Review of Oblivion (2013)

Moving picture, 124 minutes

Seen in 2019.

You know what you said to me once? You said you’d build me a house on a lake. We’d grow old and fat together. And we would fight. Maybe drink too much. And then we would die; and be buried in a meadow by the lake; and the world would forget about us, but we would always have each other.

Arguably hard SF, although power sources make great bombs. Both pros and cons are plain to see. It’s beautiful big-budget substance-monist SF, not drawn from a franchise. It’s clearly influenced by “La Jetée” (1962) and other worthies. Although it does descend quite a ways into mindless The Island-like spectacle along the way, the ending is unusually anti-essentialist and “sfnal” for Hollywood: Tech-52, a non-protagonist clone of the main character, whom the protagonist clone Tech-49 wrestled and left bound, takes his place and everybody’s fine with it.

On the negative side, there’s Tom Cruise, constantly at the focus of the narrative.
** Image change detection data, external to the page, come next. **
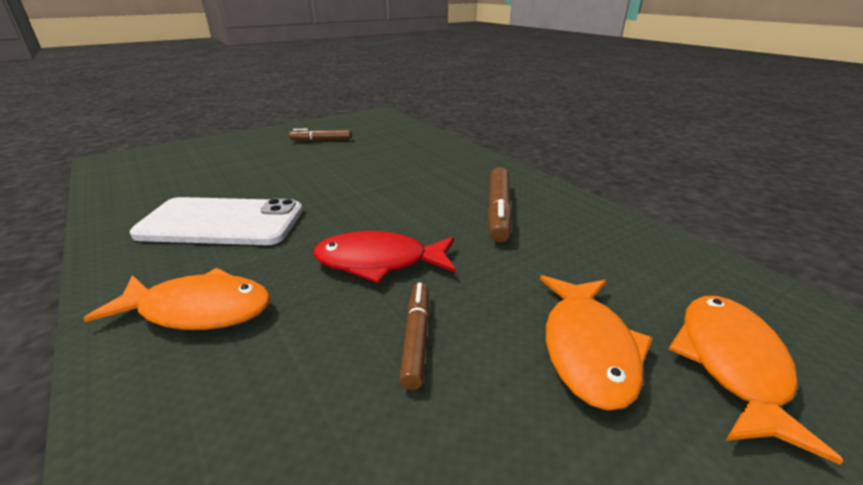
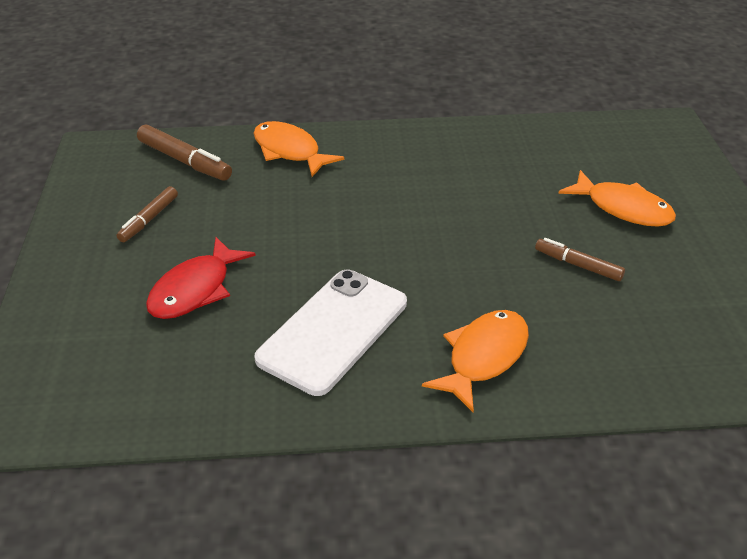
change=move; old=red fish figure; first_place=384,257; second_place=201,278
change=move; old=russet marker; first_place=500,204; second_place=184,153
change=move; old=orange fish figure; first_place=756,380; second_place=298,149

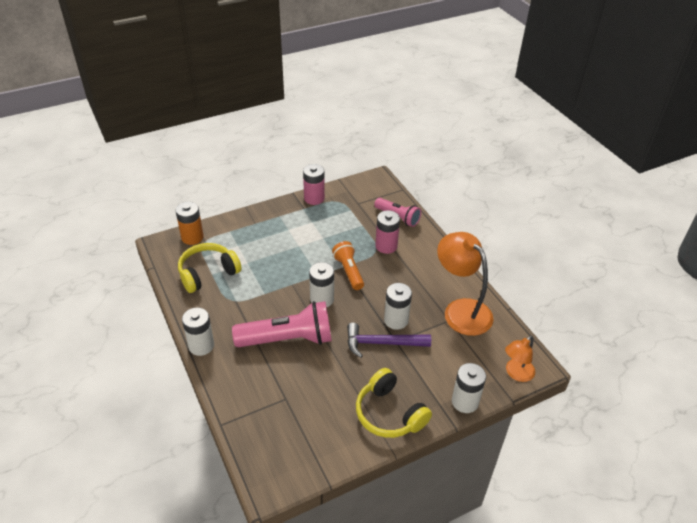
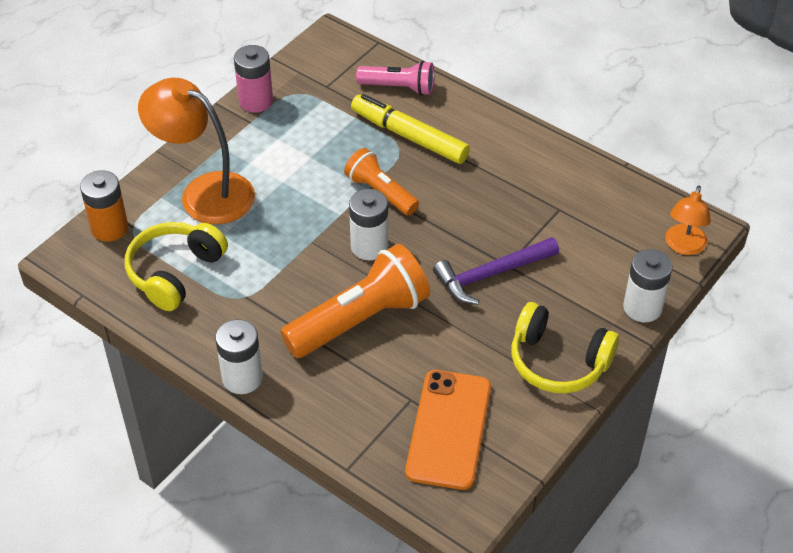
change=recolor; old=pink flashlight; new=orange flashlight; first_place=282,324; second_place=355,301
change=replace; old=pink battery; new=yellow marker; first_place=387,232; second_place=410,129
change=delete; old=white battery; first_place=398,306
change=move; old=orange desk lamp; first_place=465,284; second_place=196,151
change=insert; new=orange phone; second_place=448,430

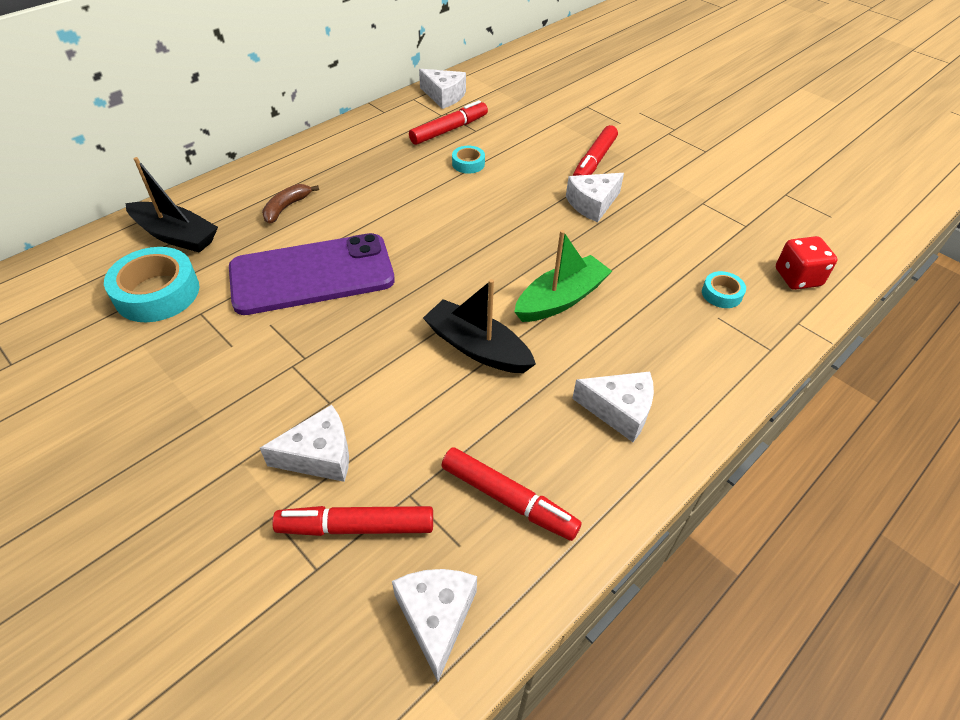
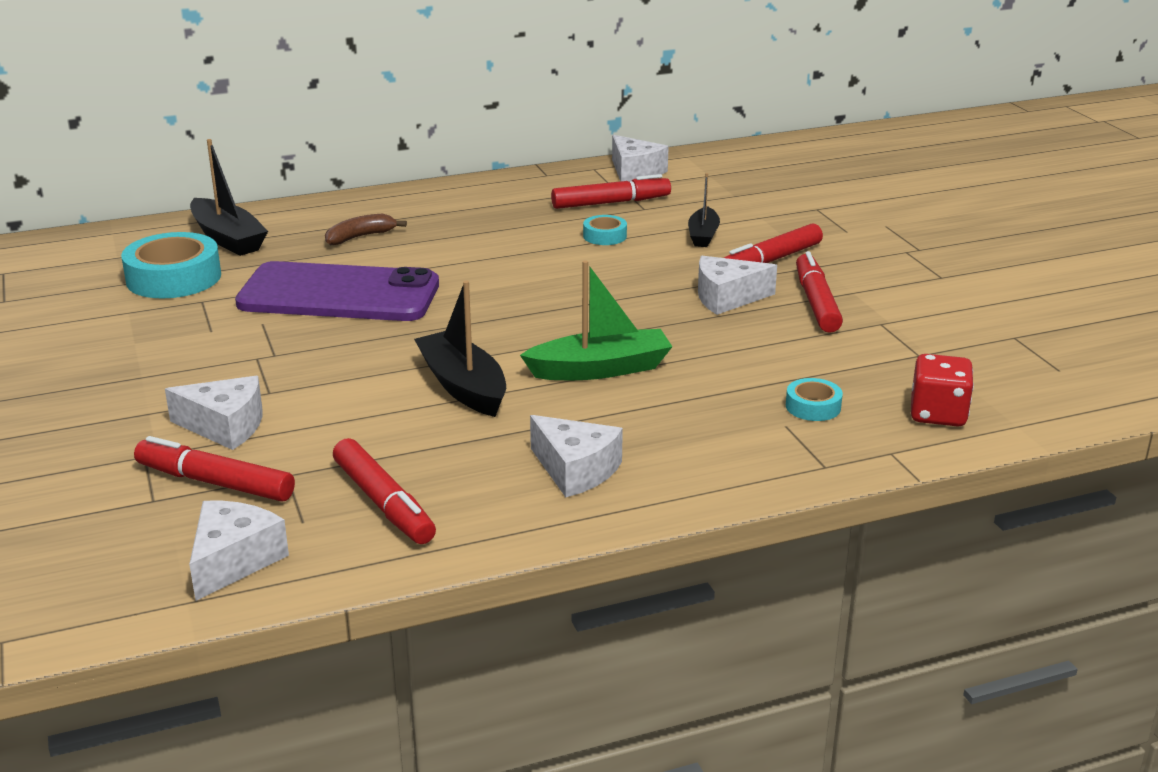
change=insert; new=black boat; second_place=704,210
change=insert; new=red marker; second_place=819,292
I like the humble technical brilliance of his character, but you can’t do your own stunts when you’re playing two clones at once, even if you do have scientological superpowers like sensing your own hunger. There are also green screens, a tepid romantic triangle drama where the women keep acting without internal consistency, an indifferent score, an implausible guerilla war, massive earthquakes as the illogical main consequence of the moon breaking up a bit, and a villain who is ultimately reduced to an easily blown-up Death Star that has terrible scanners and inexplicably gives its borrowed voice a theatrically evil tone. Its agenda does not ultimately make sense; it should just be building a Dyson sphere.

References here: Edge of Tomorrow (2014).